▸ EXCERPT PROVIDED:
········
# drop shot?



## 123SHARKY123 (Jan 15, 2008)

hi guys i cant remember but there was a post about while you were flicking plastics you had another line with a lure on it was it a drop shot?


----------



## CatfishKeith (Apr 17, 2009)

I usually have a second line out the back when on the drift whilst flicking plastics or lures with another rod. Depending on the the situation but one out the back its usaully my drop shot IM6


----------



## southcoastmatty (Jan 21, 2009)

I think it is dead stick
scm


----------



## Buff (Dec 31, 2005)

I think southcoastmatty is on the money  
Drop Shot is a way of rigging (normally) a Soft plastic lure 








http://www.bassresource.com/fishing/drop-shot.html
It can also be used for Hard bodies as it can be a way of fishing deep and with practice keeping the lure off the bottom.

Dead Sticking is a reference to when you put No action into the lure by letting it sit on the bottom or hang mid water like you would a bait (no gulp comments please :twisted: :lol: )
········
▸ GIVEN DATA:

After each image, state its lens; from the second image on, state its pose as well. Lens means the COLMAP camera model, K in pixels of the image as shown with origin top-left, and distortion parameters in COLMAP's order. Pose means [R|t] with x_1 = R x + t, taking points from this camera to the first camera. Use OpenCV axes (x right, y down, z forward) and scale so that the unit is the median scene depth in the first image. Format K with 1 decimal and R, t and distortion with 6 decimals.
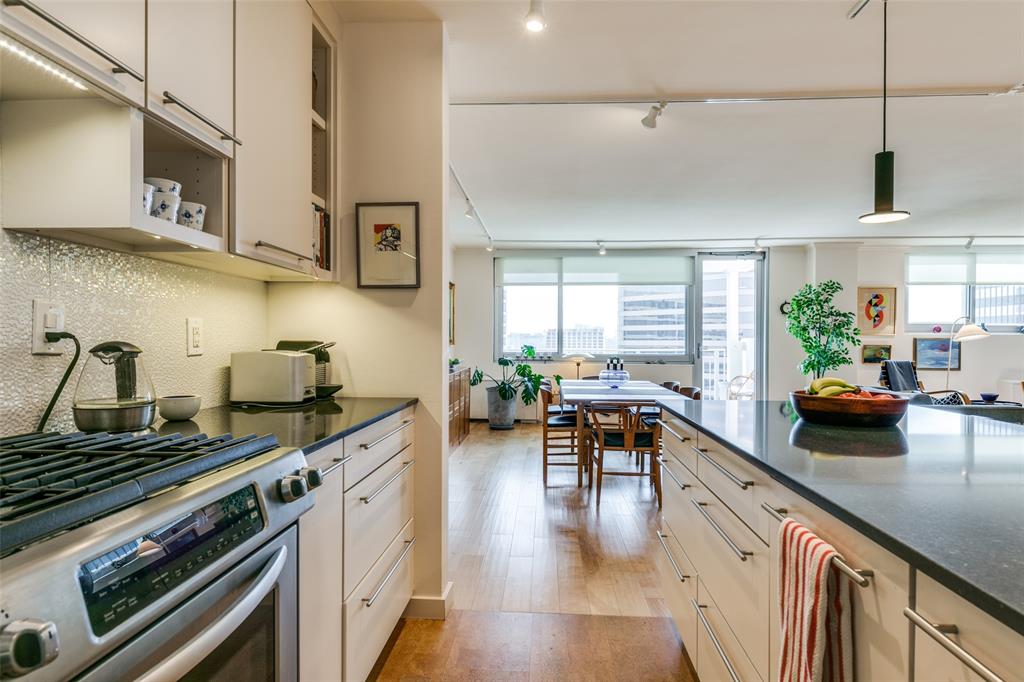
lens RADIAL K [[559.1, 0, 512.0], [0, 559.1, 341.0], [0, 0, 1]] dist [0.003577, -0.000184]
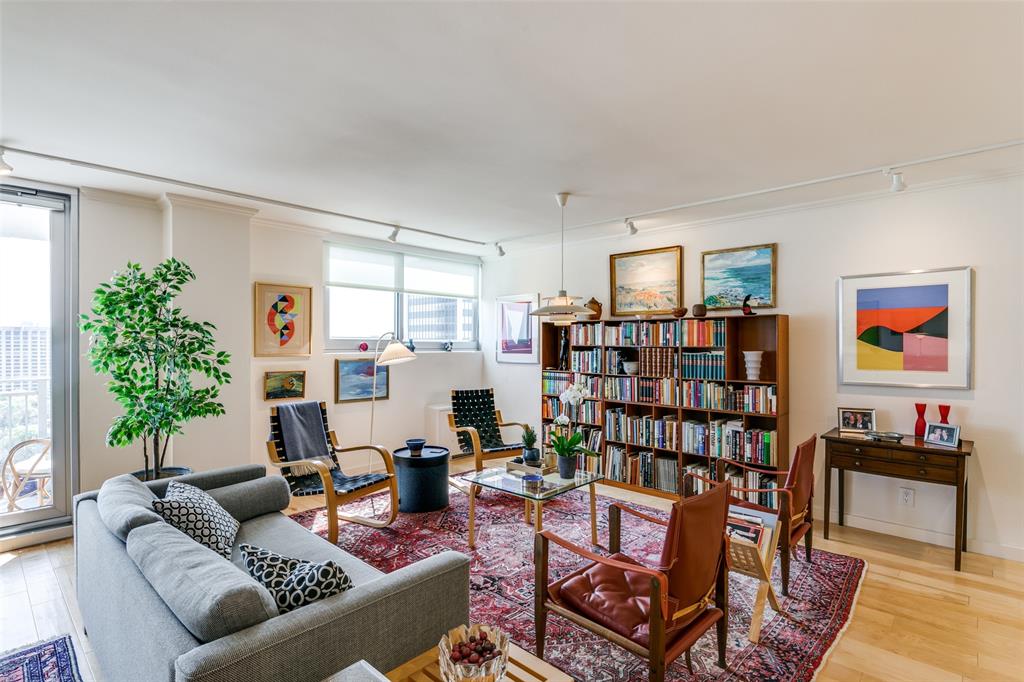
········
Please pick up the forum thread on drop shot and dead stick fishing after its last sentence and continue it.

http://www.texbass.com/modules.php?name ... le&sid=283

Hope that helps ;-)


----------



## koich (Jul 25, 2007)

Dropshotting is an incredibly underated fishing tactic in Australia.


----------



## 123SHARKY123 (Jan 15, 2008)

thats it thanks for the info & the set up guys


----------



## fishmica (Sep 15, 2008)

> Dropshotting is an incredibly underated fishing tactic in Australia.


Not by Lake Eildons redfin it isn't ;-)


----------



## rossbyers88 (May 4, 2009)

it works.


----------



## johnny (Aug 12, 2007)

one of my common kingy rigs even..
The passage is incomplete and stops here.